How sadly fitting that news of Charles Keating's death arrives on the same day the conservative majority on the U.S. Supreme Court -- aka the Corporate Court -- continued its gutting of campaign finance laws.
If Keating's name rings a faint bell in your memory, it's probably because of his association with the Savings & Loan scandal of the 1980s. But Keating first made a splash -- and many of his political friends -- as a crusader for "decency" and "morality."
Keating spent decades engaged in a personal war against pornography and freedom of expression. President Nixon appointed him to The President's Commission on Obscenity and Pornography, and when that commission called for an end to laws against consenting adults obtaining pornography, Keating led the dissenters, whose report was written with the help of Pat Buchanan. He spent the 1970s waging a crusade in Cincinnati, seeking to shut down film and theater productions that violated his sense of "decency." He inspired campaigns against bookstores and libraries. Not surprisingly, he was a zealous homophobe: "Homosexuals should be prosecuted and put in jail."
All of which earned Keating the nickname, "Mr. Clean."
Which brings us to the point of this reflection about the warped way in which "morality" is often talked about in public life: Charles Keating was a man who defined himself as a champion of what he called decency when it came to depictions of sex. But as a businessman he led a profoundly irresponsible and immoral scheme that robbed thousands of people of their life savings and plans they had for their retirement years.
You can read more about his financial misdeeds in the New York Times obituary, but the bottom line is this: Keating and his cronies took advantage of financial deregulation to turn Lincoln Savings & Loan into a monstrous machine for milking customers, and ultimately taxpayers, out of vast sums of money.
It's not that their brazen activities didn't raise red flags -- regulators had them in their sights. But Keating shared his wealth through campaign contributions, and five U.S. Senators -- who became infamous as the "Keating Five"-- weighed in and helped Keating get federal regulators to back off. Before it all fell apart a couple of years later, many more people were bilked. "Asked once whether his payments to politicians had worked," the Times reports, "he told reporters, 'I want to say in the most forceful way I can: I certainly hope so.'" Hello, Chief Justice Roberts!
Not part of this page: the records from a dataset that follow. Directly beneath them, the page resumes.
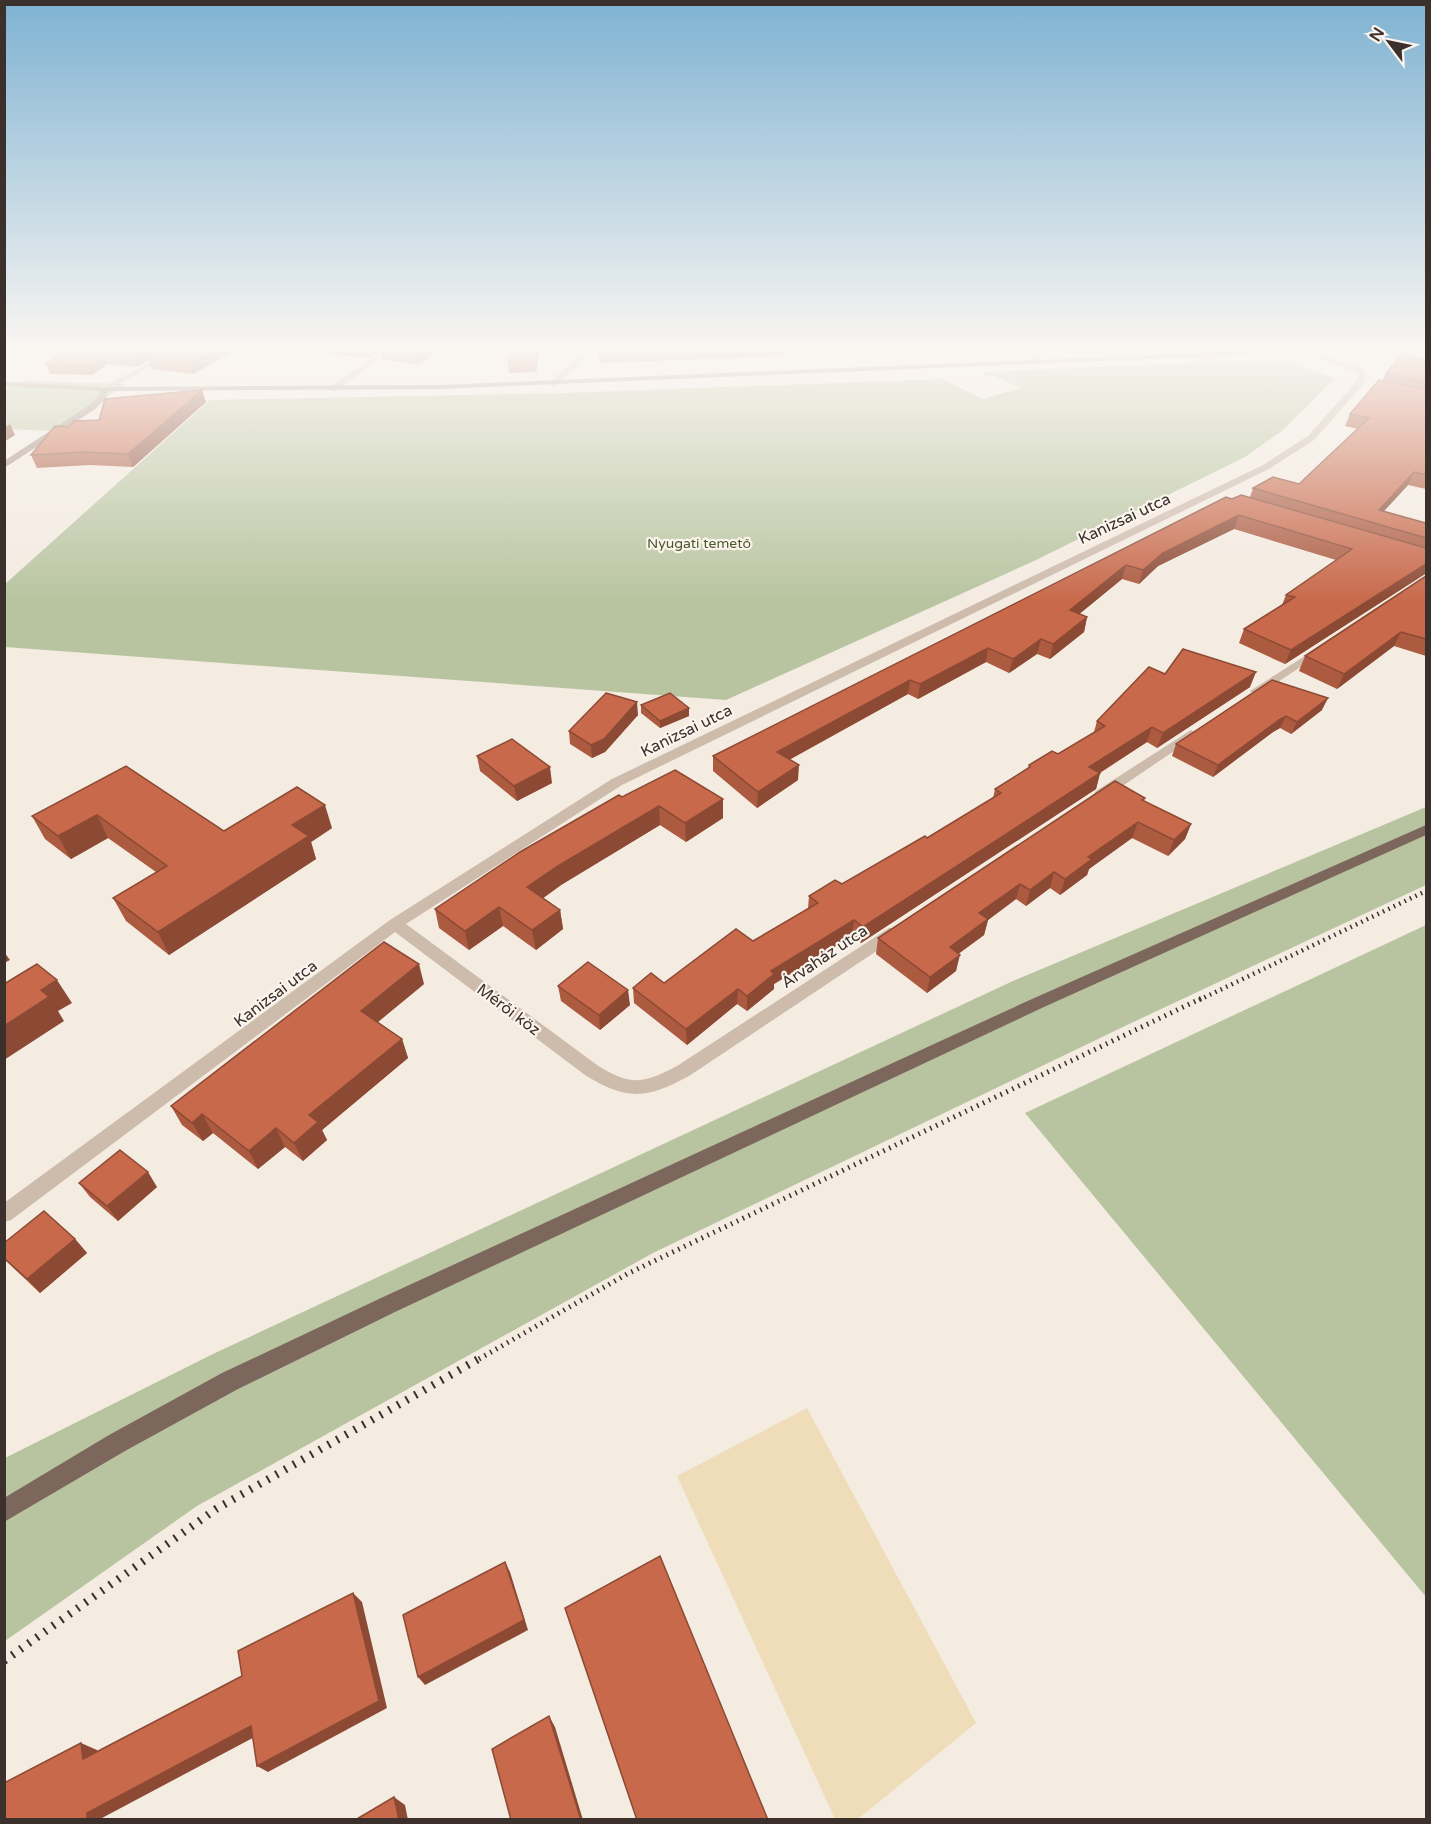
<svg xmlns="http://www.w3.org/2000/svg" width="1431" height="1824" viewBox="0 0 1431 1824" font-family="'Varela Round',sans-serif">
<style>
.green{fill:#b8c4a0}
.sand{fill:#efdcb8}
.lines{fill:none;stroke-linecap:round;stroke-linejoin:round}
.street{fill:#cdbbac;fill-rule:evenodd}
.secondary{fill:#a18a7d;fill-rule:evenodd}
.primary{fill:#7d675c;fill-rule:evenodd}
.rail-far3{stroke:#3b302b;stroke-width:2;stroke-dasharray:1 2;stroke-linecap:butt}
.rail-far2{stroke:#3b302b;stroke-width:4.5;stroke-dasharray:1.5 4.5;stroke-linecap:butt}
.rail-far1{stroke:#3b302b;stroke-width:5;stroke-dasharray:1.5 5;stroke-linecap:butt}
.rail{stroke:#3b302b;stroke-width:8;stroke-dasharray:2 8;stroke-linecap:butt}
.wall{fill:#ac5a40}
.shaded-wall{fill:#8c4a34}
.building{fill:#c8694b;stroke:#8c4a34;stroke-width:1.5}
.labels{text-anchor:middle;stroke-width:4.5;stroke-linejoin:round;paint-order:stroke}
.far-park-label{font-size:14px;fill:#4a5a2e;stroke:#fbf5ee}
.street-label{font-size:16px;fill:#3b302b;stroke:#fbf5ee}
</style>
<rect width="100%" height="100%" fill="#f4ebe1"/>
<!-- green -->
<g class="green">
<path d="M1283,359L1335,378L1283,430L1245,457L1034,561L726,700L5,647L4,585L210,400L563,393L943,379L983,399L1020,388L995,376H985L982,372Z"/>
<path d="M23,381L126,384L56,431L5,429V389Z"/>
<path d="M1426,807V885L1127,1025L653,1253L197,1506L5,1641V1458L215,1353L1013,981Z"/>
<path d="M1426,925V1597L1025,1113Z"/>
</g>
<!-- sand -->
<path class="sand" d="M807,1408L976,1723L858,1819H835L677,1476Z"/>
<g class="lines">
<!-- street -->
<g class="street">
<path d="M178,347H187L107,391L100,389Z"/>
<path d="M389,347H397L335,391H329V387Z"/>
<path d="M589,347H597L556,386H550V382Z"/>
<path d="M1021,347H1028L1045,362L1038,364Z"/>
<path d="M1307,349L1362,368L1367,375L1362,386L1314,440L1269,469L622,785L406,924L597,1065C630,1086 643,1084 677,1066L889,928H899L902,932L899,936L689,1076C647,1099 627,1101 585,1075L395,932L11,1220L4,1222V1203L390,920L612,779L1263,465L1308,436L1355,383L1359,375L1356,372L1304,353Z"/>
<path d="M1319,647L1325,650L1323,652L1260,694L1256,695L1250,691Z"/>
<path d="M1191,730L1197,734L1195,737L1106,797H1096L1094,794L1096,791Z"/>
</g>
<!-- secondary -->
<path class="secondary" d="M1341,347H1387L1383,349L440,389L108,391L106,399L94,410L4,468V461L88,406L99,396L100,391L4,386V382L104,387L440,385Z"/>
<!-- primary -->
<path class="primary" d="M1426,825V835L1044,1007L395,1312L238,1389L125,1451L4,1522V1498L109,1435L222,1373L381,1298L1032,999Z"/>
<!-- rail-far3 -->
<path class="rail-far3" d="M1339,347L1426,362"/>
<!-- rail-far2 -->
<path class="rail-far2" d="M1199,1000L1426,891"/>
<!-- rail-far1 -->
<path class="rail-far1" d="M479,1359L627,1274L1202,998"/>
<!-- rail -->
<path class="rail" d="M4,1661L216,1509L482,1357"/>
</g>
<!-- wall -->
<g class="wall">
<path d="M71,347H242L193,374L152,369L149,360L136,367L107,364L92,375L50,374L46,364Z"/>
<path d="M328,347H386L368,358L330,354Z"/>
<path d="M443,347L419,364L383,360L381,351Z"/>
<path d="M511,347H568L562,352L540,349L536,372L509,373L508,361Z"/>
<path d="M598,347H783V356L600,363Z"/>
<path d="M827,347H898L828,349Z"/>
<path d="M1386,373L1426,382V489L1408,485L1384,511L1426,523V575L1425,574L1285,664L1239,643L1244,629L1282,605L1286,595L1336,560L1234,529L1158,566L1139,584L1122,579L1079,614L1087,617L1084,632L1050,659L1037,654L1009,673L986,662L918,699L908,694L789,760L798,780L757,808L713,771V756L1232,499L1250,497L1253,488L1299,484L1358,429L1345,426L1350,414L1382,381Z"/>
<path d="M206,402L133,467L90,465L37,468L31,455L99,420Z"/>
<path d="M1426,576V656L1394,646L1337,689L1299,671L1305,656Z"/>
<path d="M1165,674L1250,687L1157,748L1147,742L1100,773L1096,789L861,943L852,936L774,984V989L747,1011L737,1004L687,1045L634,1003L633,988L664,983L753,941L808,908L809,896L842,884L927,838L993,798L995,789L1028,768L1029,765L1058,754L1094,732L1097,721Z"/>
<path d="M1272,680L1322,710L1291,734L1280,728L1273,732L1213,777L1172,756L1176,744Z"/>
<path d="M641,705L689,716L660,728L641,713Z"/>
<path d="M638,715L605,752L592,758L570,744L569,731Z"/>
<path d="M477,756L552,783L517,801L480,771Z"/>
<path d="M126,766L224,831L332,828L311,842L316,859L169,955L126,921L113,898L156,872L108,838L71,859L45,839L32,816Z"/>
<path d="M622,797L723,799V818L686,842L660,825L561,885L543,898L560,910L563,929L536,950L503,926L469,950L439,928L435,909Z"/>
<path d="M1145,798L1144,801L1191,824L1185,839L1168,856L1132,838L1089,869L1087,875L1060,895L1050,888L1026,906L1016,899L988,920L984,935L958,954L956,971L927,993L876,954L878,938Z"/>
<path d="M424,984L378,1022L402,1039L408,1058L322,1130L327,1140L303,1161L285,1147L258,1169L213,1133L203,1141L182,1125L171,1106Z"/>
<path d="M558,986L630,1005L600,1030L561,1001Z"/>
<path d="M79,1183L157,1187L118,1221L90,1197Z"/>
<path d="M75,1239L87,1253L40,1293L4,1259V1243Z"/>
</g>
<!-- shaded-wall -->
<g class="shaded-wall">
<path d="M154,347H174L136,367L132,358Z"/>
<path d="M222,347H242L193,374L190,364Z"/>
<path d="M371,347H386L368,358L366,350Z"/>
<path d="M429,347H443L419,364L417,355Z"/>
<path d="M537,347H540V349L536,372L534,361Z"/>
<path d="M562,347H568L562,352Z"/>
<path d="M104,354L107,364L92,375L89,365Z"/>
<path d="M202,390L206,402L133,467L128,454Z"/>
<path d="M10,424L15,435L4,442V428Z"/>
<path d="M1414,472L1408,485L1373,523L1379,510Z"/>
<path d="M1239,515L1234,529L1158,566L1139,584L1143,570L1163,553Z"/>
<path d="M1426,564V572L1425,574L1285,664L1291,650Z"/>
<path d="M1126,565L1122,579L1066,625L1070,610Z"/>
<path d="M1087,617L1084,632L1050,659L1053,644Z"/>
<path d="M1401,632L1394,646L1337,689L1344,674Z"/>
<path d="M1041,639L1037,654L1009,673L1013,659Z"/>
<path d="M988,648L986,662L918,699L920,684Z"/>
<path d="M1256,672L1250,687L1157,748L1163,733Z"/>
<path d="M910,680L908,694L776,767L777,752Z"/>
<path d="M1328,698L1322,710L1291,734L1297,722Z"/>
<path d="M637,702L638,715L605,752L592,758L591,745Z"/>
<path d="M689,708V716L660,728V721Z"/>
<path d="M1286,716L1280,728L1273,732L1213,777L1218,765L1279,720Z"/>
<path d="M1152,727L1147,742L1085,782L1089,767Z"/>
<path d="M799,765L798,780L757,808L758,792Z"/>
<path d="M550,767L552,783L517,801L514,786Z"/>
<path d="M1100,773L1096,789L861,943L863,927Z"/>
<path d="M723,799V818L686,842L685,823Z"/>
<path d="M325,805L332,828L311,842L316,859L169,955L158,932L292,825Z"/>
<path d="M659,806L660,825L561,885L531,907L527,887L558,866Z"/>
<path d="M97,815L108,838L71,859L58,836Z"/>
<path d="M1138,822L1132,838L1089,869L1087,875L1060,895L1065,879L1088,857Z"/>
<path d="M1191,824L1185,839L1168,856L1174,840Z"/>
<path d="M1054,872L1050,888L1026,906L1030,890Z"/>
<path d="M1020,884L1016,899L988,920L984,935L946,963L950,947L979,913Z"/>
<path d="M499,907L503,926L469,950L465,931Z"/>
<path d="M560,910L563,929L536,950L532,930Z"/>
<path d="M854,920L852,936L774,984V989L747,1011V996L771,971Z"/>
<path d="M4,952L10,960L4,963Z"/>
<path d="M960,955L956,971L927,993L930,977Z"/>
<path d="M419,964L424,984L368,1030L361,1011Z"/>
<path d="M57,980L72,1003L58,1011L64,1021L4,1060V1026L41,990Z"/>
<path d="M738,989L737,1004L687,1045L686,1029Z"/>
<path d="M628,990L630,1005L600,1030L599,1015Z"/>
<path d="M402,1039L408,1058L322,1130L327,1140L303,1161L294,1143L309,1115Z"/>
<path d="M202,1114L213,1133L203,1141L192,1123Z"/>
<path d="M276,1128L285,1147L258,1169L249,1151Z"/>
<path d="M148,1172L157,1187L118,1221L107,1206Z"/>
<path d="M75,1239L87,1253L40,1293L27,1279Z"/>
<path d="M505,1562L510,1572L528,1630L425,1685L418,1677Z"/>
<path d="M353,1593L362,1602L387,1708L268,1772L257,1766Z"/>
<path d="M549,1716L555,1727L583,1820H581Z"/>
<path d="M251,1726L262,1733L102,1818L103,1820H87V1813Z"/>
<path d="M81,1743L97,1750L98,1765L83,1759Z"/>
<path d="M394,1797L405,1805L408,1820H399Z"/>
</g>
<!-- building -->
<g class="building">
<path d="M71,347H114L109,351L117,347H154L132,358L104,354L89,365L46,364Z"/>
<path d="M172,347H222L190,364L148,360Z"/>
<path d="M338,347H371L366,350Z"/>
<path d="M388,347H429L417,355L381,351Z"/>
<path d="M511,347H537L534,361H508Z"/>
<path d="M599,347H731L599,352Z"/>
<path d="M1402,354L1426,359V372L1425,374L1426,375V382L1386,373Z"/>
<path d="M1379,380L1426,389V475L1414,472L1379,510L1426,523V538L1253,488L1273,477L1299,484L1369,418L1350,414Z"/>
<path d="M202,390L128,454L84,452L31,455L55,426L69,427L74,421L99,420L105,399Z"/>
<path d="M1241,495L1426,548V564L1291,650L1244,629L1295,597L1286,595L1352,549L1239,515L1163,553L1143,570L1126,565L1070,610L1087,617L1053,644L1041,639L1013,659L988,648L920,684L910,680L777,752L799,765L758,792L713,756L1226,497L1232,499Z"/>
<path d="M1426,576V639L1401,632L1344,674L1305,656Z"/>
<path d="M1183,649L1256,672L1163,733L1152,727L1089,767L1100,773L863,927L854,920L771,971L774,974L747,996L738,989L686,1029L633,988L651,973L664,983L736,929L753,941L818,903L809,896L835,880L842,884L925,836L927,838L1001,793L995,789L1030,767L1029,765L1052,751L1058,754L1105,726L1097,721L1149,667L1165,674Z"/>
<path d="M1272,680L1328,698L1297,722L1286,716L1279,720L1218,765L1176,744Z"/>
<path d="M606,693L637,702L604,739L591,745L569,731Z"/>
<path d="M670,693L689,708L660,721L641,705Z"/>
<path d="M512,739L550,767L514,786L477,756Z"/>
<path d="M126,766L224,831L297,787L325,805L292,825L309,836L158,932L113,898L167,866L97,815L58,836L32,816Z"/>
<path d="M675,770L723,799L685,823L659,806L558,866L527,887L560,910L532,930L499,907L465,931L435,909L520,852L619,795L622,797Z"/>
<path d="M1115,781L1145,798L1142,800L1191,824L1174,840L1138,822L1088,857L1092,859L1065,879L1054,872L1030,890L1020,884L979,913L988,919L950,947L960,955L930,977L878,938Z"/>
<path d="M384,942L419,964L361,1011L402,1039L309,1115L318,1122L294,1143L276,1128L249,1151L202,1114L192,1123L171,1106Z"/>
<path d="M588,962L628,990L599,1015L558,986Z"/>
<path d="M37,964L57,980L41,990L49,997L4,1026V984Z"/>
<path d="M120,1150L148,1172L107,1206L79,1183Z"/>
<path d="M44,1211L75,1239L27,1279L4,1258V1243Z"/>
<path d="M660,1556L768,1820H637L565,1608Z"/>
<path d="M505,1562L524,1620L418,1677L403,1615Z"/>
<path d="M353,1593L379,1701L257,1766L251,1726L87,1813V1820H4V1783L81,1743L83,1759L242,1676L238,1651Z"/>
<path d="M549,1716L581,1820H511L492,1749Z"/>
<path d="M394,1797L399,1820H355Z"/>
</g>
<!-- sky -->
<linearGradient id="sky" x2="0" y2="1"><stop stop-color="#7eb2d2"/><stop offset="0.58" stop-color="#faf6f2"/><stop offset="1" stop-color="#faf6f2" stop-opacity="0"/></linearGradient>
<rect width="1431" height="602" fill="url(#sky)"/>
<g class="labels">
<!-- far-park labels -->
<g class="far-park-label">
<text x="699" y="548">Nyugati temető</text>
</g>
<!-- street labels -->
<g class="street-label">
<text transform="translate(1124 518) rotate(-25)" y="6">Kanizsai utca</text>
<text transform="translate(686 730) rotate(-26)" y="6">Kanizsai utca</text>
<text transform="translate(824 956) rotate(-34)" y="6">Árvaház utca</text>
<text transform="translate(275 993) rotate(-37)" y="6">Kanizsai utca</text>
<text transform="translate(509 1009) rotate(37)" y="6">Mérői köz</text>
</g>
</g>
<!-- border -->
<rect width="1431" height="1824" fill="none" stroke="#3b302b" stroke-width="12"/>
<!-- north arrow -->
<g transform="translate(1389 42) rotate(302)" stroke="#fbf5ee" stroke-width="4.5" paint-order="stroke">
<path d="M0-4.5L10 22L0 15L-10 22Z" fill="#3b302b"/>
<text y="-9" font-size="16" font-weight="bold" text-anchor="middle" fill="#3b302b">N</text>
</g>
</svg>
Today, Keating's spiritual and political descendants include right-wing politicians, religious right groups, and political activists who pronounce themselves defenders of decency, morality, and family values, who rail against marriage equality and depictions of LGBT people in popular culture, all while supporting policies that yank the safety net out from under desperate families (see Paul Ryan's new budget).
They, the defenders of all that is good and decent, abuse their political power to make voting harder for millions of people. They want to destroy the federal government's capacity to protect workers, communities and the environment by dismantling the regulatory structure. But those things don't make them immoral. No, they reserve that designation for the growing majority of people who support equality under the law for LGBT people, who want to allow loving same-sex couples to protect their families and children by getting married.
I guess it depends how you define decency.